If you've only just installed XP and essential software then I very much doubt taking it back to scratch will help either.

Another thing you may want to try is updating the drivers to the very latest for your optical drives.
Maybe worth trying the other sony aswell.

Let me know how you get on.


----------



## MysticEyes (Mar 30, 2002)

orkney said:


> Yes to all except sometimes I use different dvd-r. I now have three brands and the only time they work in the DVD player (510H) is if I burn a movie using 1 click DVD Pro. They will not work using copy to dvd (vso) and they did not work when I used software (roxio) that came with Sony 840A. Do you know if theres some kind of coding that could be missing. I saw something about DVD indentifers but have not id my Sony DVD-RW disk. They always worked in the past, but now they don't.


You *should* identify your blanks. Yesterdays Sony's can be different from todays. Sony outsources their discs these days.

Get ImgBurn (free, read the guides at their forums) to do do all your final burns. It will tell you who actually makes the discs and help you to update your firmware if you want.


----------



## orkney (Sep 19, 2007)

I think I need to rethink this problem with divx but being conditioned to the old way of converting divx to dvd format, I have not seen the new technology clearly. I think this is what is available to me: 1st buy new dvd recorder (with mpeg, dvix & all the rest----Pioneer 510H did not have this feature). Any suggestions on dvd recorder?? 2nd install converting dvix software on my computer. I did try a couple and they worked fine (maybe roxio). In the past I used the 510H dvd recorder to edit after I copied it to my hard drive . I am going to assume that a new dvd recorder will be able to view and download divx format. Is there a computer program for editing divx video before I burn to disk as verses editing on dvd recorder?? , this way I will have the option to buy only a DVD player. Does this all sound logical or am' I missing something. Goal: get dvix formats onto dvd recorder so I can burn a finished copy onto a dvd-+RW or dvd-+R. All help is appriciated. It has been a learning experience, but thats what makes it worth while.
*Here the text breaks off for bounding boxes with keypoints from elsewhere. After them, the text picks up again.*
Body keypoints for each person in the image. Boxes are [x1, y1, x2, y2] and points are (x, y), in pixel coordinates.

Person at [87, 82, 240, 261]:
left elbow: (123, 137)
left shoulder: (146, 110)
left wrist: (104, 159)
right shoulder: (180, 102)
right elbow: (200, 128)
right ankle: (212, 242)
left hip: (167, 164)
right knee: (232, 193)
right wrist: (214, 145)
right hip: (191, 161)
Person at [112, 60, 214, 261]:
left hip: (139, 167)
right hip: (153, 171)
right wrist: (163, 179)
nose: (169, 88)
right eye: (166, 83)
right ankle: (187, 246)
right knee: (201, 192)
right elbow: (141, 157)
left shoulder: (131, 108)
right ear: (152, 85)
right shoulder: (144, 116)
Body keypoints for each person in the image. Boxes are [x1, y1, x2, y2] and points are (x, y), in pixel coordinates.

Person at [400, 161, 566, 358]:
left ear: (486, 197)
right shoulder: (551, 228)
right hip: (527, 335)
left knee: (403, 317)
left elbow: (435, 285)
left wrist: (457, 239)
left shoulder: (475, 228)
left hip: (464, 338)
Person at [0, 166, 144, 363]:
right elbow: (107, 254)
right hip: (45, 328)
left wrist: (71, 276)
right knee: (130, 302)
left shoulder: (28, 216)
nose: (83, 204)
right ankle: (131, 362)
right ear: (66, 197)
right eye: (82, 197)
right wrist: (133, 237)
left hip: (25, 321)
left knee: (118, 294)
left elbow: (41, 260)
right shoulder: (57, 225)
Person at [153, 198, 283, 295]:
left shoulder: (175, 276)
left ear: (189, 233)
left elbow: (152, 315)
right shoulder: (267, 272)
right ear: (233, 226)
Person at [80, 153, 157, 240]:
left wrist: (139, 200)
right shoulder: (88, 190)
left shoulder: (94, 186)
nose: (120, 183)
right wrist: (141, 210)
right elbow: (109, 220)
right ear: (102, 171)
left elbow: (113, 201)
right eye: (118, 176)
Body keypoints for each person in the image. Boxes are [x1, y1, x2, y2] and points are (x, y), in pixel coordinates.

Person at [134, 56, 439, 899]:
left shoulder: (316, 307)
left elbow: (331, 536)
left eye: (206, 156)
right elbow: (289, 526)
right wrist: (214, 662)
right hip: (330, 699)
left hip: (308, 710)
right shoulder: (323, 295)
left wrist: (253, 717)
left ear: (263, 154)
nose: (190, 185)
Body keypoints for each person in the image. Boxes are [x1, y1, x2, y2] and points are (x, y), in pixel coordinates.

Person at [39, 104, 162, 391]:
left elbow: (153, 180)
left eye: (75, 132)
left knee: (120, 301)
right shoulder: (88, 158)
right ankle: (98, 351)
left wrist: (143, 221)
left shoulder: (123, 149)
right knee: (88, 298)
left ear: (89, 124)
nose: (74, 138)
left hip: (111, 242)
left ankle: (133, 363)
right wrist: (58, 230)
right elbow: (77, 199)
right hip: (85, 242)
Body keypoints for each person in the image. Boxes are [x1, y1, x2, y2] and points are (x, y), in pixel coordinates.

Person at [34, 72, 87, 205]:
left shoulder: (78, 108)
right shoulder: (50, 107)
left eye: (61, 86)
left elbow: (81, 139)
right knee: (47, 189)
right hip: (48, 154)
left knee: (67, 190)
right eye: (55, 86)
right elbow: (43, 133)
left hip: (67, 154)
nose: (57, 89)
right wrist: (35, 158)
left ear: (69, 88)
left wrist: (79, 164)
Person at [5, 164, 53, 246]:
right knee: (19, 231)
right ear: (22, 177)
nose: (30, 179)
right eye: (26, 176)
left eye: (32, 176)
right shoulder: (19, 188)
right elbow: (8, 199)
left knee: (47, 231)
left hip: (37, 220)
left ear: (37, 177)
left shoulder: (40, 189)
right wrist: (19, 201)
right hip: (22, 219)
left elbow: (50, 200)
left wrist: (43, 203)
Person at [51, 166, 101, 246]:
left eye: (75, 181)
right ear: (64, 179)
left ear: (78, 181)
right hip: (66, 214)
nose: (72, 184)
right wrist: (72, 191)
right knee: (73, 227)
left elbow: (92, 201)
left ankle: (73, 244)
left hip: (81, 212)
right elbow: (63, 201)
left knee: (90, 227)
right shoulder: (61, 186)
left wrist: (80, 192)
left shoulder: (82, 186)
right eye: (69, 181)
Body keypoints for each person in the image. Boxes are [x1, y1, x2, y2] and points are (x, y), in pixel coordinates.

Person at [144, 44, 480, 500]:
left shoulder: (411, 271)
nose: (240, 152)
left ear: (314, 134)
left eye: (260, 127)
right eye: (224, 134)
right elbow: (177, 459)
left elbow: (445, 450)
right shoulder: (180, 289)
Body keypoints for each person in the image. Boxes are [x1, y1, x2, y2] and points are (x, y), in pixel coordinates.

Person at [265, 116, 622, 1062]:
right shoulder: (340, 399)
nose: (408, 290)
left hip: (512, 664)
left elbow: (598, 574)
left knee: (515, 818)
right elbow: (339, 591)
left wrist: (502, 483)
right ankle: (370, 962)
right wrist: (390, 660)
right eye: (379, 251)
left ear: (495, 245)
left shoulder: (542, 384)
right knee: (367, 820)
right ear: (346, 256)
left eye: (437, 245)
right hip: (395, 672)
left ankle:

Orkney


----------



## neil21stirling (Sep 12, 2007)

as far as buying the player is concerned. Depends what country your in really. Although i know Amazon sell them.
With divx editing software, quite alot (infact most) movie editing software comes with divx codecs in order to edit that format aswell as things like avi and mpeg.
Though if you wanted to get divx specific editing software, just google "divx editing freeware", im sure there is plenty out there.


----------



## orkney (Sep 19, 2007)

Things are looking up! I used DVD FLICK as you suggested and it actually works. Although it rolls I probably can mess around with the settings. Any idea about the rolling??? Anyway, it great that something worked. Now Im looking at Copy to dvd as the problem and the convertXtodvd. DVD FLICK was free and many setting to play with. I started off with PAL thinking that maybe my old 510H is on some type of euro or japan standard. I bought it in U.S. but I once bought a 67 VW bug that had wiring for Brazil. I now know that paying for something doesn't mean its good. Do you know if PAL and NTSE have to do with the dvix thats downloaded from the site or does have to do with the player??


----------



## neil21stirling (Sep 12, 2007)

rolling? what rolling?
sorry what is it you mean by rolling?

pal and ntse though should be to do with the player. The DivX download is a universal format no matter where the divx rip came from.


----------



## orkney (Sep 19, 2007)

vertical role is when the video frame being displayed moves down or up at a fast rate, i.e. picture not stable on tele. I changed the video format in DVD FLICK from PAL to NTSC and then everything worked fine. The only problem I'm having is with DVD-R disk (GQ). My DVR keeps rejecting it. I have two other dvd-r types (phillips & JVC) I'll give them a try. I also am trying free IMGBURN software but it won't burn to my DVD-R. I'll look at settings and see if there anything there. I looked at ROXIO and didn't like it. I'll try NERO now. Don't mind paying if it works. Anyway, thank again for leading me right direction. Would have wasted a lot of money buying another dvr. It funny the things I assumed that were wrong. Testing is the only way. Orkney


----------



## MysticEyes (Mar 30, 2002)

orkney said:


> vertical role is when the video frame being displayed moves down or up at a fast rate, i.e. picture not stable on tele. I changed the video format in DVD FLICK from PAL to NTSC and then everything worked fine. The only problem I'm having is with *DVD-R disk (GQ). My DVR keeps rejecting it. I have two other dvd-r types (phillips & JVC) * I'll give them a try. I also am trying free IMGBURN software but it won't burn to my DVD-R. I'll look at settings and see if there anything there. I looked at ROXIO and didn't like it. I'll try NERO now. Don't mind paying if it works. Anyway, thank again for leading me right direction. Would have wasted a lot of money buying another dvr. It funny the things I assumed that were wrong. Testing is the only way. Orkney


That says nothing. None of those 3 companys make discs. They could all be the same disc.


----------



## neil21stirling (Sep 12, 2007)

OK get what you meant by rolling now.
To be honest, NERO is about the best of burning software ive certainly had my hands on and i can't say ive ever had problems with it at all.
Only problems that seemed to arise came from my fussy burning drive and the disks i gave it.


----------



## orkney (Sep 19, 2007)

I went ahead and purchased NERO and found it to be useful and also purchased EASY divx to DVD and it worked okay. But the best (although a little slow) was DVD FLICK with IMGBURN. At first I found it complicated (compared to NERO & EASY) but does a good job in conversions and burning to DVD. Things are up and running and now I have a lot in my arsnel. I never thought the problem would be VSO software but it was. In the past I had no problem but after I renewed with them everything went bad. I don't know if its a conflict between my computer os (xp) or new programming that was released by them but I still can't get it to work. Thanks for NERO suggestion. It does a lot more then I need but its been around along time and new updates should be coming all the time. My hats off to the people at IMGBURN, a really nice conversion and burn. Have not had one go bad yet. Thank God for techguy and guys like you or I would still be banging my head against the keyboard. 
TKS, orkney (will be donating soon)


----------



## neil21stirling (Sep 12, 2007)

No probs Orkney
Glad it all worked out for you and your not damaging your keyboard in the process lol.


----------